Ryan Lizza reports on an unusual boo-boo in Hillary Clinton's last Iowa event. Apparently, the venue was a little unfortunate -- a museum with a display of extinct mammoths. Lizza writes:
The skeleton of one of the beasts loomed ominously a few yards from the Clintons, and the museum’s exhibit explained that the mammoths were witnesses to change because they “watched as their world disappeared and their dominance was usurped.” The Clinton nostalgia tour plays better in New Hampshire, so it’s premature to declare the collapse of the Clintoncene epoch.

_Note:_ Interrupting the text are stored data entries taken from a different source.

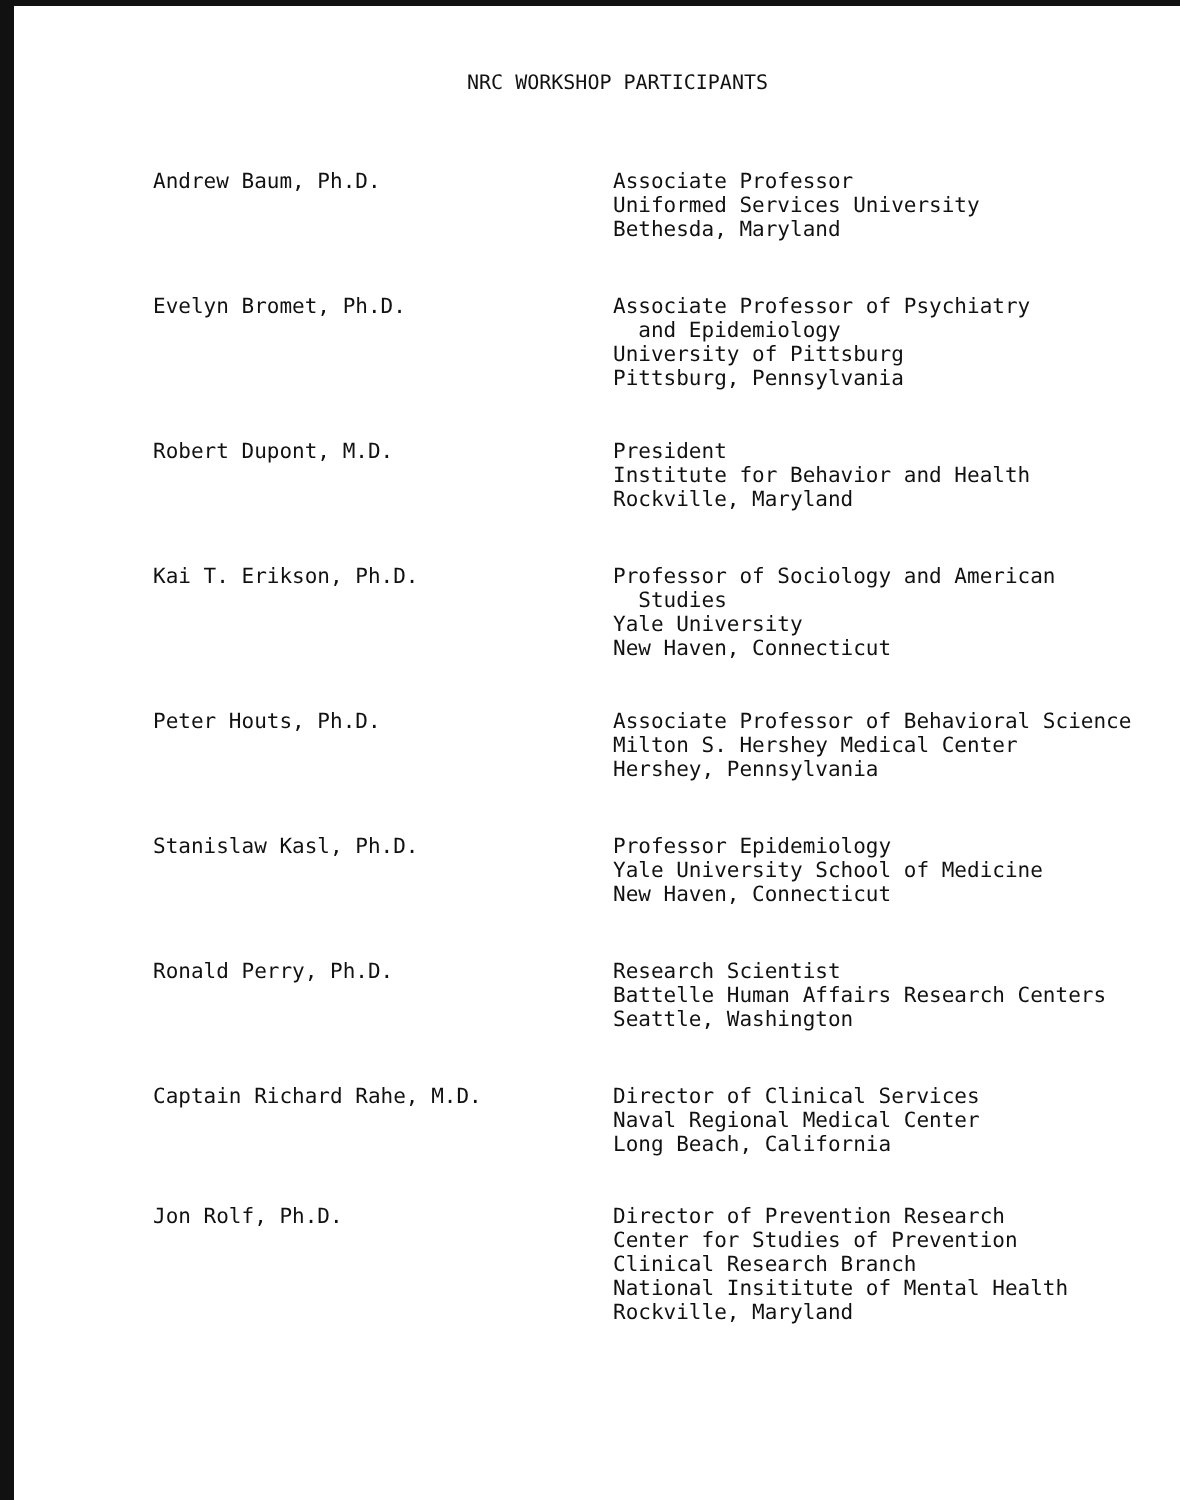NRC WORKSHOP PARTICIPANTS
Andrew Baum, Ph.D.
Associate Professor
Uniformed Services University
Bethesda, Maryland
Evelyn Bromet, Ph.D.
Associate Professor of Psychiatry
and Epidemiology
University of Pittsburg
Pittsburg, Pennsylvania
Robert Dupont, M.D.
President
Institute for Behavior and Health
Rockville, Maryland
Kai T. Erikson, Ph.D.
Professor of Sociology and American
Studies
Yale University
New Haven, Connecticut
Peter Houts, Ph.D.
Associate Professor of Behavioral Science
Milton S. Hershey Medical Center
Hershey, Pennsylvania
Stanislaw Kasl, Ph.D.
Professor Epidemiology
Yale University School of Medicine
New Haven, Connecticut
Ronald Perry, Ph.D.
Research Scientist
Battelle Human Affairs Research Centers
Seattle, Washington
Captain Richard Rahe, M.D.
Director of Clinical Services
Naval Regional Medical Center
Long Beach, California
Jon Rolf, Ph.D.
Director of Prevention Research
Center for Studies of Prevention
Clinical Research Branch
National Insititute of Mental Health
Rockville, Maryland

Clinton's Iowa campaign seemed less relevant to the Iowa scene than her competitors'. Too many of the organizers were clearly from Washington and other points non-Iowan. During one caucus in Brookview, the Clinton supporters were shepherded by a volunteer -- Karen Brooks -- who, unfortunately, came right out of D.C. where she is "a Washington consultant to multinational corporations operating in Asia. Her last vaguely political post was director of Asia affairs for the National Security Council." She worked hard against lousy odds.
The Obama group kept growing, and his supporters soon ran out of chairs. The Clinton people sat quietly—they had plenty of seats—and watched as Brooks worked the room. When I asked Brooks how things were going, she pointed across the gym, sighed, and said, “It’s hard. Look at that.” She said that her campaign had projected that eighty-seven people would show up in the precinct; [caucus chairman] Riordan announced that the total was three times as many, at two hundred and sixty-three. After some horse-trading, the final tally was a hundred and fifty-five for Obama, sixty-three for Edwards, and forty-five for Clinton. The pattern was repeated across the state.
It's tough for people who have gotten used to leadership to absorb the reality that their big time in center stage is over. That's what we may be watching as the Clinton's scramble to hold their ground. If they let go, how they let go will say a lot about them. Certainly Hillary Clinton's speech on caucus night in Iowa in which she conceded to Obama was gallant and admirable. If that genuinely reflects how she operates in the political scrum, she'll do just fine.